Safe Searching with Kiddle
A question I often get from parents is, “How do I help my child navigate technology safely?” One of the ways I help students research appropriately in elementary school is by giving them a trusted search engine. I use Kiddle, a safe, visual search engine for kids. Kiddle is powered by Google Custom Search. Search results are oriented for children, which helps narrow down sources when completing research projects in class. Kiddle also filters explicit content so my students can focus on their research.
Kiddle filters search results by providing the safest sites first. The first search results are pages written just for children and selected by Kiddle editors. After the sites that were created just for children, Kiddle will show content that is easy to understand, and also checked by their editors. The last search results Kiddle provides includes safe sites that are aimed toward adult readers, yet still filtered with Google safe search. While some users view Kiddle as negatively limiting information provided to young people, it is still a great tool to guide classroom research for young children who are learning the basics of the web.
I love that Kiddle is a visual search engine with large images next to each search result. These make it easier for children to select results. It is fantastic for English language learners and others who could benefit from a visual cue. There is also the use of large font, keeping it easier for eyes to track along the lines of text. Just like Google, Kiddle also has search options for images, news, and videos. To make this search engine more accessible for my students, I have it bookmarked on every computer and added it as an icon on the home screen of our iPads.
There is even a blocking form where adults can submit keywords to be blocked if one is found in a search.
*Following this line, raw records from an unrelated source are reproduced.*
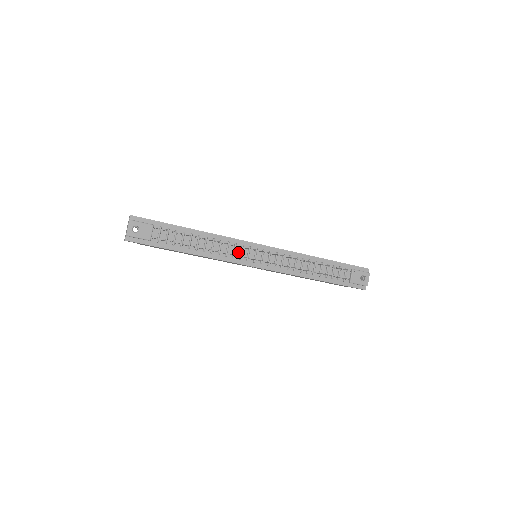
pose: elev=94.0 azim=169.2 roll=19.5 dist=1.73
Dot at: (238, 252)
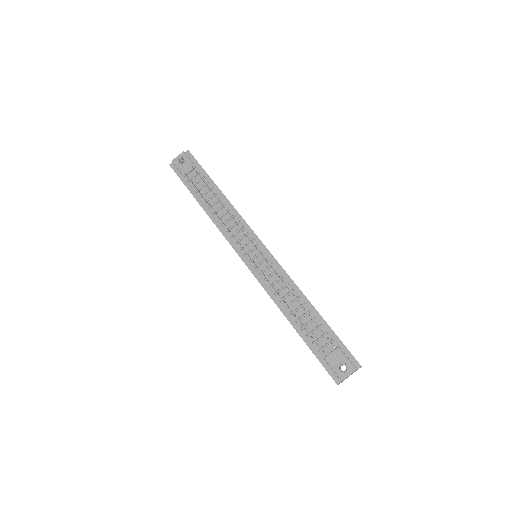
Dot at: (239, 236)
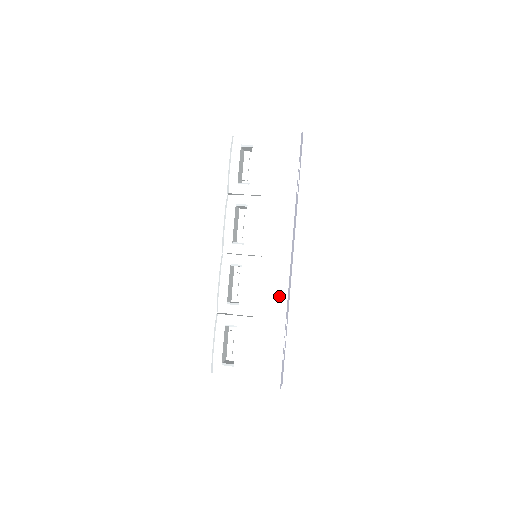
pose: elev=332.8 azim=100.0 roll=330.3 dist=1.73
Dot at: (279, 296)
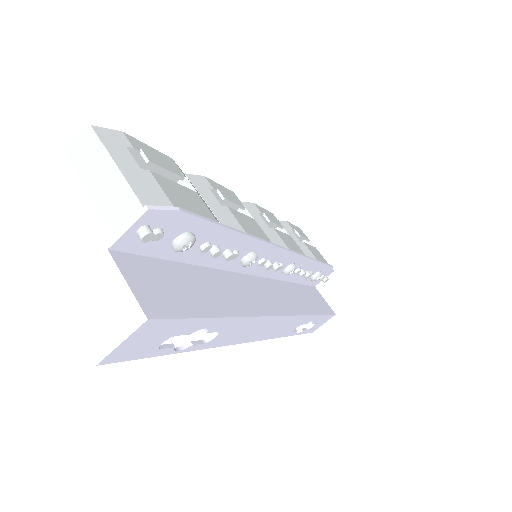
Dot at: occluded
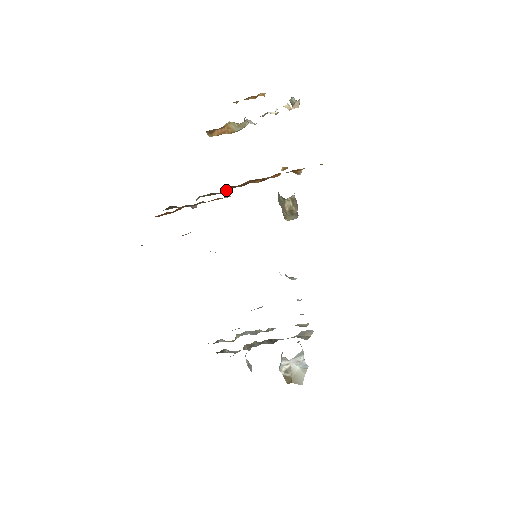
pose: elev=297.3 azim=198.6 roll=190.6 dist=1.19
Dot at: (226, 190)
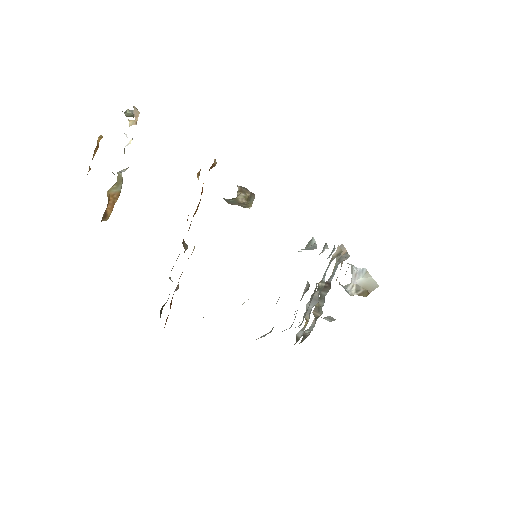
Dot at: (183, 246)
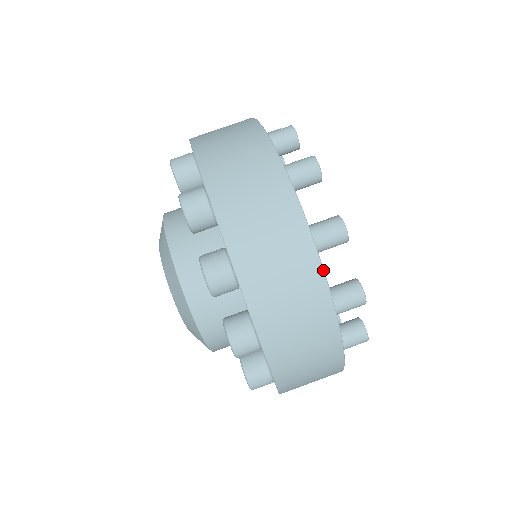
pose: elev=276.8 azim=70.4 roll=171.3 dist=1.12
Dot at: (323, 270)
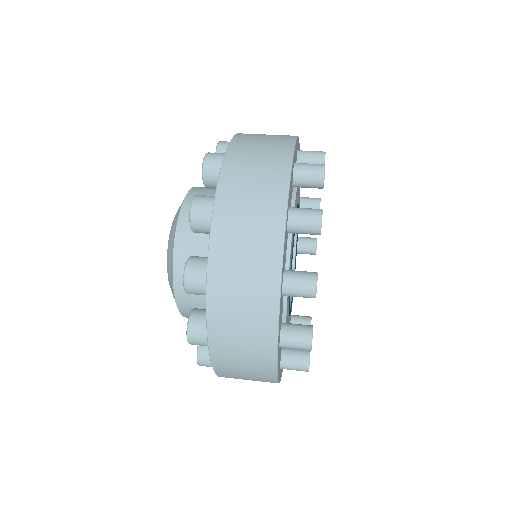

There is also a site blocking form to block inappropriate sites if one should find its way through Kiddle’s filters.
Some search results do come with occasional ads on the sides. Although slightly distractive, the ads are relevant to the topic searched. When I searched “music,” the ad was for “Free 100% Classical Music”.
It’s important to talk to children about Internet safety and appropriate use. I always remind my students that they need to use technology tools responsibly. I talk with them about what to do if something inappropriate happens and how to solve that problem. When students understand boundaries and are familiar with routines, they are well prepared to use technology responsibly.